例えば「HRZN」から始まるオブジェクトへどのようにアクセスされているか確認することができます。

別の角度として、読み取りクエリと書き込みクエリの内訳を確認することもできます。

ここから多く利用されているテーブルから全くアクセスされていないテーブルなどの洞察を得ることができ、全く利用がないデータは何故利用されていないのか?の深掘りをすることでそもそも需要がないのか、データに不備があり誰からも信用されず利用されないのか、その結果によっては次のアクションを計画できます。

さらに直近90日までで実行されたクエリと対象テーブル、実行ユーザを確認できます。

SELECT以外のクエリの実行履歴を確認したい場合は次のようなクエリを実行することで確認することができます。

最も長く実行されているクエリを見つけることでクエリパフォーマンス改善のアクションを取るかの判断材料とすることもできます。

機密データを含むテーブルに対して実行されたクエリを検索することもできます。

まとめ

記事では、「データ品質の監視」「データ保護」「アクセスと監査」の3つの観点から、データガバナンスを強化するための機能をご紹介しました。

まず、データ品質の監視については、データの品質を担保するための「データメトリック関数」をご紹介しました。この機能を活用することで、データの鮮度(新鮮性)、完全性(抜け漏れのなさ)、正確性を確保できます。
「Garbage In, Garbage Out(ゴミを入れれば、ゴミが出る)」という言葉の通り、不確かなデータからは確かな分析結果を得ることはできません。そのためにも、データ品質の監視を徹底し、信頼できるデータに基づいた意思決定が可能な土台を構築することが重要です。

次に、データ保護の観点では、Snowflakeにおけるタグ付け、動的マスキング、行アクセス制御、および集計ポリシーについて体系的に整理しました。
まず「タグ機能」は、カラムやテーブルに対して「個人情報」や「機密情報」などのメタデータを付与できる仕組みであり、ポリシーの条件分岐に活用できる重要な基盤です。
「動的マスキングポリシー」や「行アクセスポリシー」は、これらのタグ情報を参照しながら、ユーザーの権限やロールに応じた柔軟なデータ制御を実現します。
特に行アクセスポリシーでは、「ポリシー条件がTrueである場合に、その行が表示される」という設計思想が重要であり、管理者ロールや条件に合致する特定ロールのみが、意図されたデータにアクセスできる仕組みとなっています。

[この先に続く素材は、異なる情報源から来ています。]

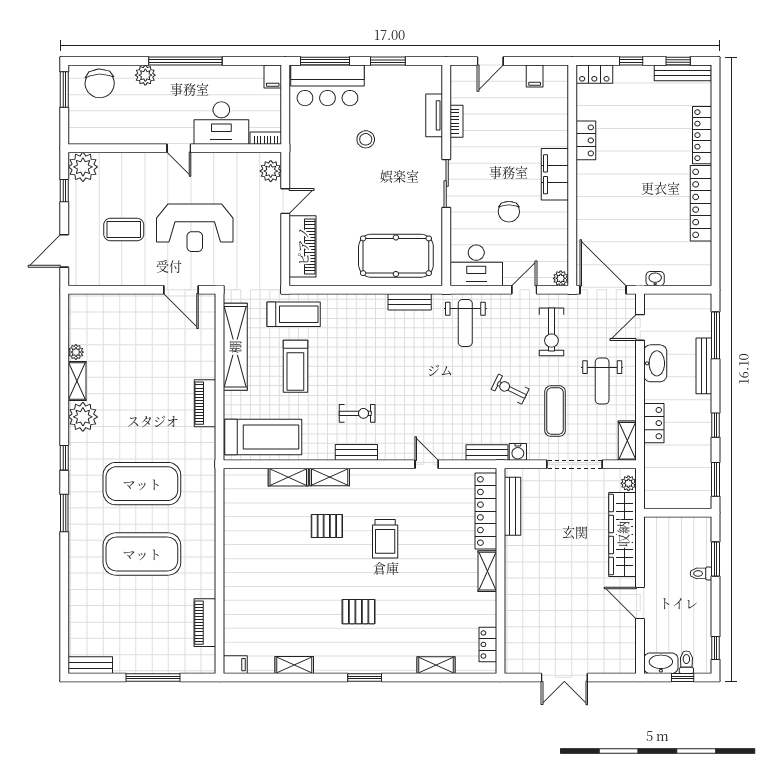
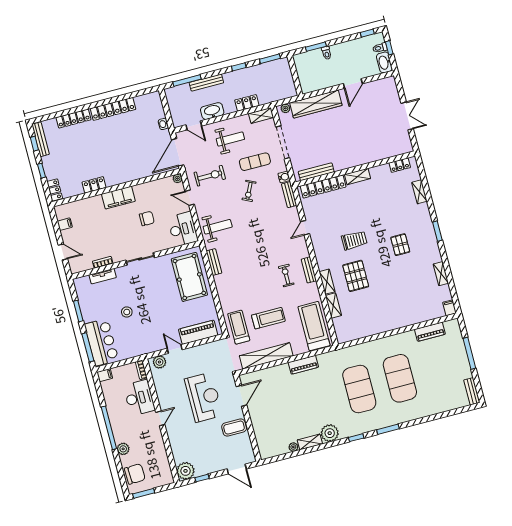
coffee table: (124, 230) -> (234, 428), moved, turned 90
pallet: (327, 526) -> (356, 276), width x1.50, depth x1.42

また、Snowflakeの集計ポリシー(Aggregation Policy)を利用することで、指定した最小グループサイズ(例:100)に満たない場合、集計結果をNULLにすることができ、少人数データに対する情報漏えいを防止できます。
ただし、この機能は WHERE 句でのデータ絞り込みや GROUP BY の粒度によって、意図せず発動する可能性があるため、集計設計時には注意が必要です。

これらの機能を組み合わせることで、Snowflake上において「高いセキュリティ」と「柔軟なデータ活用」を両立できることが確認できました。

最後に、アクセスと監査の観点では、「どのデータに」「誰が」「どのようなアクセスをしているか」を確認できます。
管理者が意図していないユーザーによるアクセスや、意図しないクエリの実行、パフォーマンスの悪いクエリの実行などを監視することは、セキュリティ面だけでなく、コスト管理の観点からも非常に重要です。

今後、これらの機能は、データガバナンスやプライバシー保護を強化したい組織にとって、ますます欠かせない存在となるでしょう。